Per anni questo omaggio pieno di gratitudine, di affetto autenticamente popolare, aveva un quasi un retrogusto amaro, perché sembrava prendere la forma di un funerale in vita, un’onoranza impaziente che si anticipava per proteggere dall’impermanenza la memoria di un uomo che era riuscito – in un’epoca troppo laica, troppo secolarizzata, troppo disincantata – a vestire il ruolo sacro dell’Eroe dell’intero popolo, dell’intera nazione. Che, come tutte le nazioni vere, comprende non solo chi vi nasce, ma chi vi rinasce. Come capitò a Fabrizio De Andrè, amico di Riva, così simile nell’essere schivo, nell’amare intimamente questa terra e nel ritrovarsi bene fra le sue anime più umili.
Gigi Riva era il sardo sacro, e questo si attaglia perfettamente alle emozioni che passano attraverso uno sport che suscita emozioni collettive, corali. L’urlo di massa di un popolo intero non poteva che retroagire e influenzare profondamente i nostri stessi pensieri e attitudini, attraversando le generazioni: la maggior parte dei sardi viventi non ha mai visto dal vivo o in diretta un goal o un trionfo di Gigi Riva, ma oggi piangono tutti, di cuore.

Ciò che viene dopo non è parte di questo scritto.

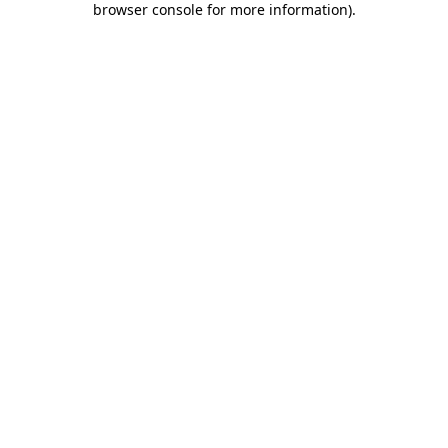
browser console for more information)
.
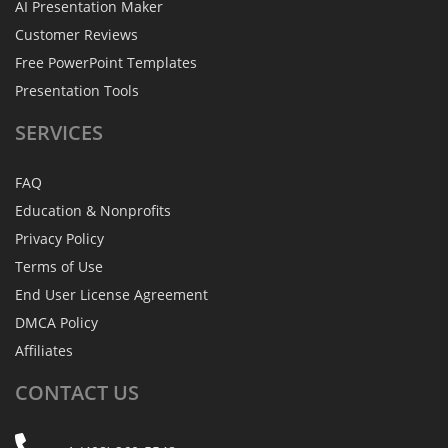
AI Presentation Maker
Customer Reviews
Free PowerPoint Templates
Presentation Tools
SERVICES
FAQ
Education & Nonprofits
Privacy Policy
Terms of Use
End User License Agreement
DMCA Policy
Affiliates
CONTACT
US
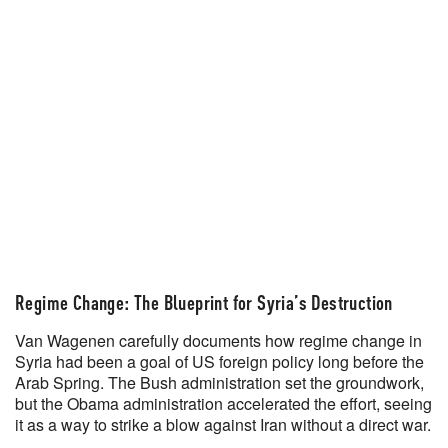
Regime Change: The Blueprint for Syria’s Destruction
Van Wagenen carefully documents how regime change in
Syria had been a goal of US foreign policy long before the
Arab Spring. The Bush administration set the groundwork,
but the Obama administration accelerated the effort, seeing
it as a way to strike a blow against Iran without a direct war.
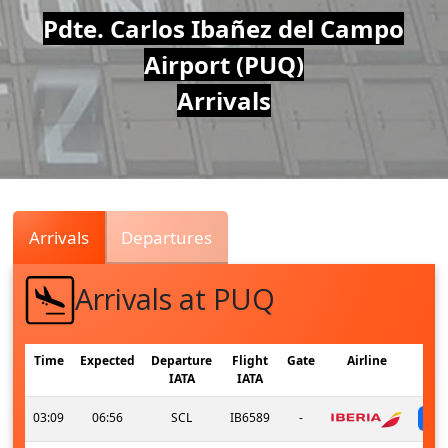
Air
Pdte. Carlos Ibañez del Campo
Airport (PUQ)
Traffic
Arrivals
Live
Arrivals
Departures
Arrivals at PUQ
Time
Expected
Departure
Flight
Gate
Airline
IATA
IATA
03:09
06:56
SCL
IB6589
-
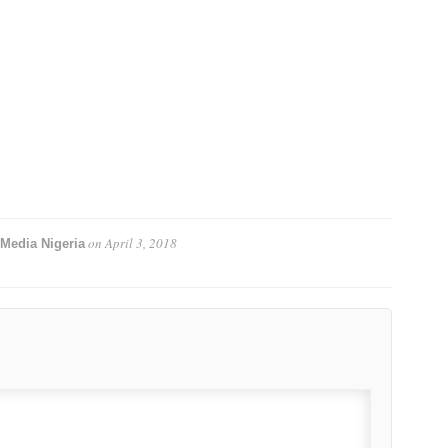
on
April 3, 2018
Media Nigeria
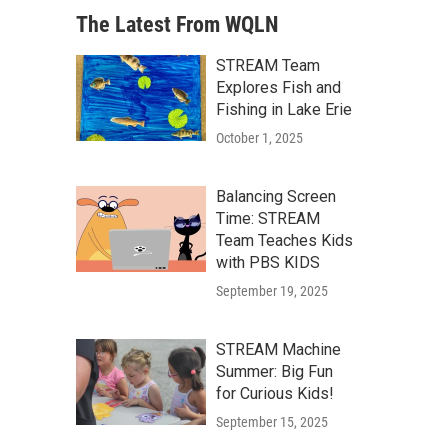
The Latest From WQLN
STREAM Team
Explores Fish and
Fishing in Lake Erie
October 1, 2025
Balancing Screen
Time: STREAM
Team Teaches Kids
with PBS KIDS
September 19, 2025
STREAM Machine
Summer: Big Fun
for Curious Kids!
September 15, 2025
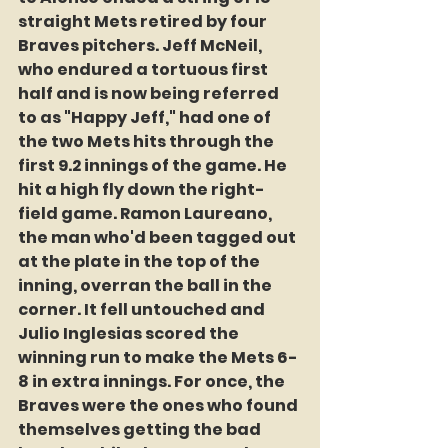
straight Mets retired by four 
Braves pitchers. Jeff McNeil, 
who endured a tortuous first 
half and is now being referred 
to as "Happy Jeff," had one of 
the two Mets hits through the 
first 9.2 innings of the game. He 
hit a high fly down the right-
field game. Ramon Laureano, 
the man who'd been tagged out 
at the plate in the top of the 
inning, overran the ball in the 
corner. It fell untouched and 
Julio Inglesias scored the 
winning run to make the Mets 6-
8 in extra innings. For once, the 
Braves were the ones who found 
themselves getting the bad 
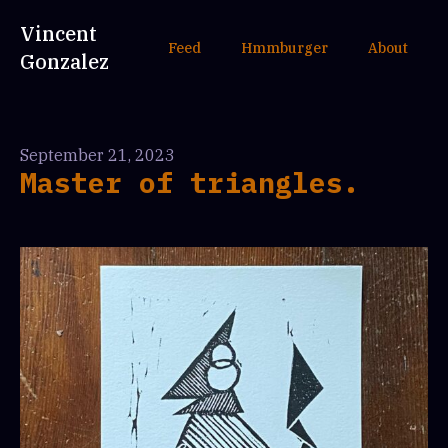
Vincent
Feed
Hmmburger
About
Gonzalez
September 21, 2023
Master of triangles.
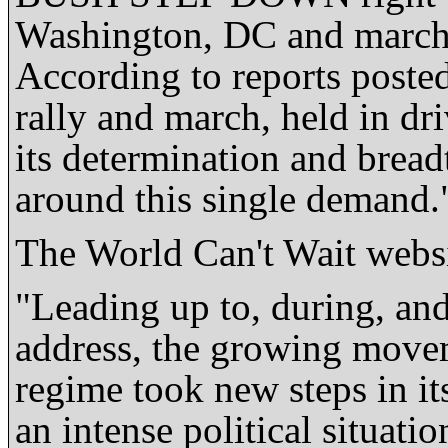
Washington, DC and march
According to reports poste
rally and march, held in dr
its determination and breadt
around this single demand.
The World Can't Wait websi
"Leading up to, during, and
address, the growing movem
regime took new steps in it
an intense political situati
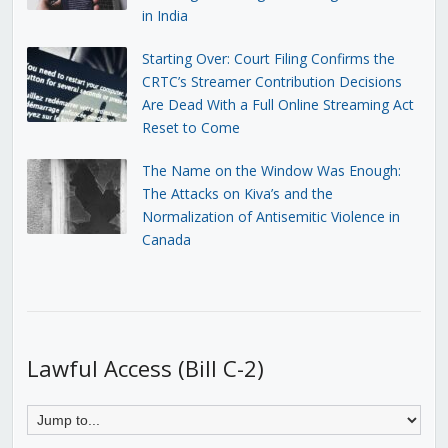
in India
Starting Over: Court Filing Confirms the
CRTC’s Streamer Contribution Decisions
Are Dead With a Full Online Streaming Act
Reset to Come
The Name on the Window Was Enough:
The Attacks on Kiva’s and the
Normalization of Antisemitic Violence in
Canada
Lawful Access (Bill C-2)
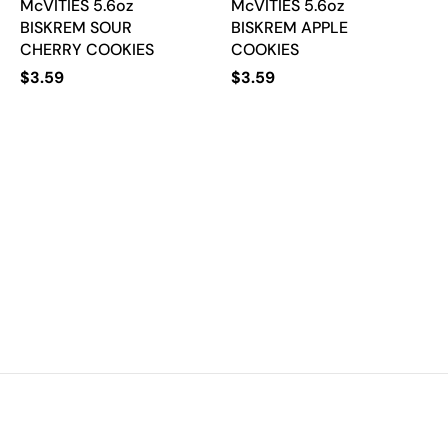
McVITIES 5.6oz
McVITIES 5.6oz
BISKREM SOUR
BISKREM APPLE
CHERRY COOKIES
COOKIES
$
3.59
$
3.59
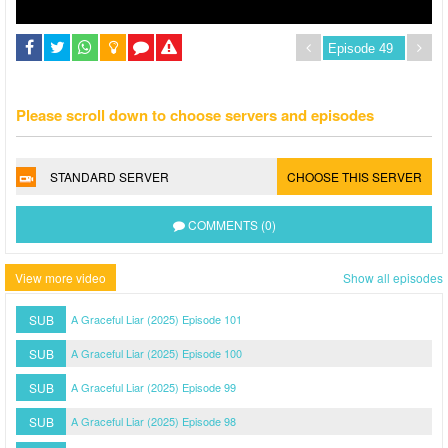
Please scroll down to choose servers and episodes
STANDARD SERVER
CHOOSE THIS SERVER
COMMENTS (0)
View more video
Show all episodes
SUB
A Graceful Liar (2025) Episode 101
SUB
A Graceful Liar (2025) Episode 100
SUB
A Graceful Liar (2025) Episode 99
SUB
A Graceful Liar (2025) Episode 98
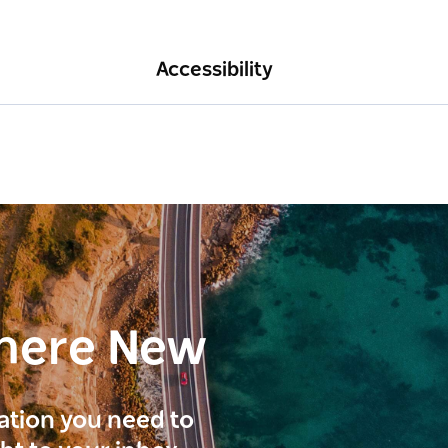
Accessibility
here New
ration you need to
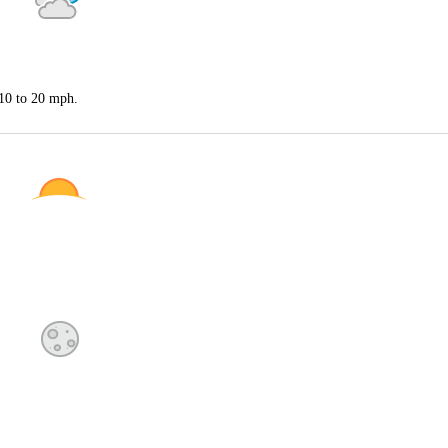
 10 to 20 mph.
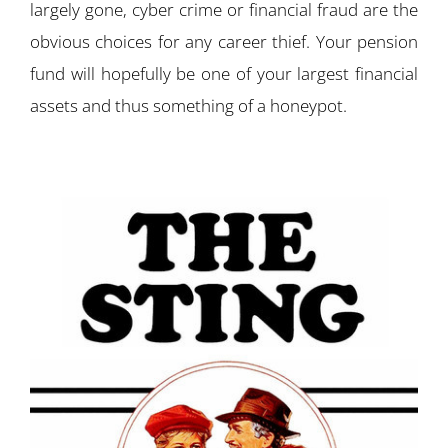
largely gone, cyber crime or financial fraud are the
obvious choices for any career thief. Your pension
fund will hopefully be one of your largest financial
assets and thus something of a honeypot.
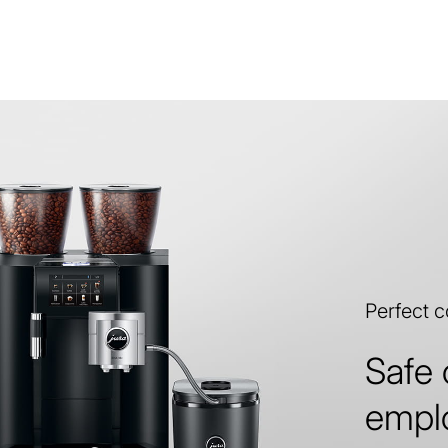
Perfect 
Safe 
empl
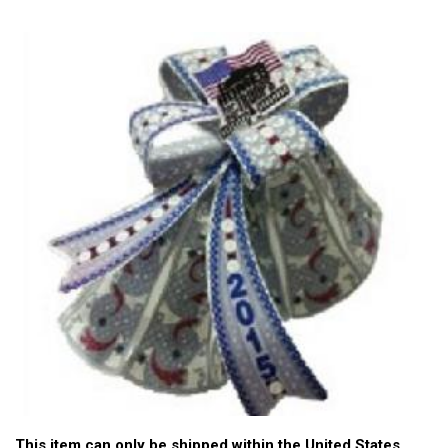
This item can only be shipped within the United States.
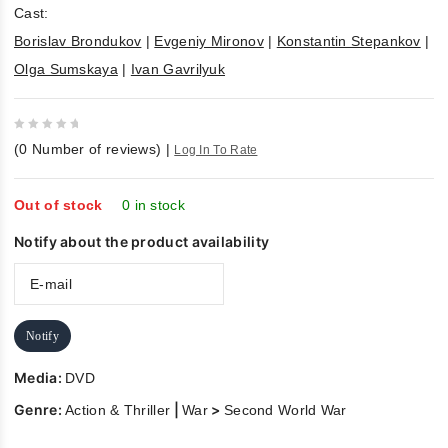
Cast:
Borislav Brondukov
|
Evgeniy Mironov
|
Konstantin Stepankov
|
Olga Sumskaya
|
Ivan Gavrilyuk
0
(
0
Number of reviews)
|
Log In To Rate
out
of
5
Out of stock
0 in stock
Notify about the product availability
Notify
Media:
DVD
Genre:
|
>
Action & Thriller
War
Second World War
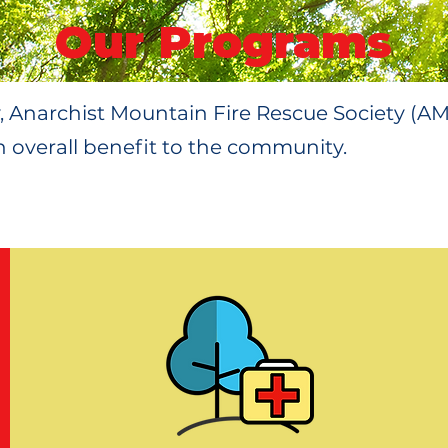
Our Programs
y, Anarchist Mountain Fire Rescue Society (A
 overall benefit to the community.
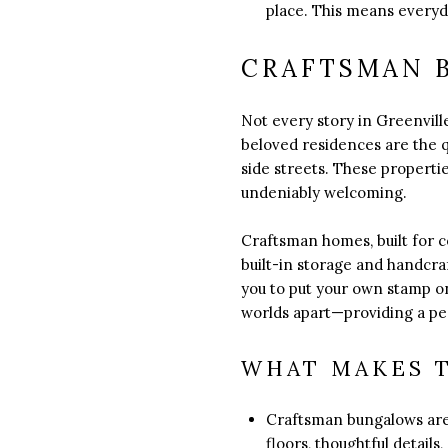
place. This means everyd
CRAFTSMAN 
Not every story in Greenville
beloved residences are the
side streets. These propertie
undeniably welcoming.
Craftsman homes, built for 
built-in storage and handcra
you to put your own stamp on
worlds apart—providing a pea
WHAT MAKES 
Craftsman bungalows are 
floors, thoughtful detail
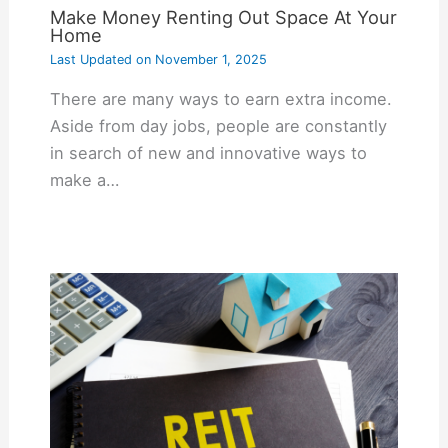
Make Money Renting Out Space At Your
Home
Last Updated on
November 1, 2025
There are many ways to earn extra income.
Aside from day jobs, people are constantly
in search of new and innovative ways to
make a…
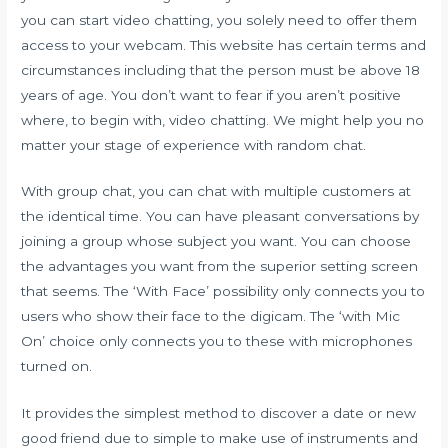
you can start video chatting, you solely need to offer them
access to your webcam. This website has certain terms and
circumstances including that the person must be above 18
years of age. You don’t want to fear if you aren’t positive
where, to begin with, video chatting. We might help you no
matter your stage of experience with random chat.
With group chat, you can chat with multiple customers at
the identical time. You can have pleasant conversations by
joining a group whose subject you want. You can choose
the advantages you want from the superior setting screen
that seems. The ‘With Face’ possibility only connects you to
users who show their face to the digicam. The ‘with Mic
On’ choice only connects you to these with microphones
turned on.
It provides the simplest method to discover a date or new
good friend due to simple to make use of instruments and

Mi capitò di dirlo in morte di Maradona, ma vale – eccome – anche per Rombodituono: «Ha voglia l’Occidente a indirizzare tutte le sue energie a smontare il Sacro nel cuore di ogni individuo e in ogni dimensione di massa. Il Sacro ritorna comunque e trova la sua strada nei modi più inattesi e infinitamente umili, per confortare l’eterno sforzo dell’uomo che cerca un significato nel mondo, contro squadroni pronti a distruggerlo. I più freddi dicono che “il calcio è l’oppio dei popoli”, deformando la frase di Marx che diceva che “la religione è l’oppio dei popoli”. Solo che Marx diceva anche che “la religione è il sospiro della creatura oppressa”». Anche Riva è stato dentro il sospiro di tante creature oppresse, «tese a un riscatto popolare immediato e riconoscibile, giocando come un simbolo di possibilità umana intriso di un talento incorrotto».
Questa volta il funerale sarà vero, e farà sentire a tutti i sardi una sensazione forte, la forza di un legame popolare. Custodiamolo bene.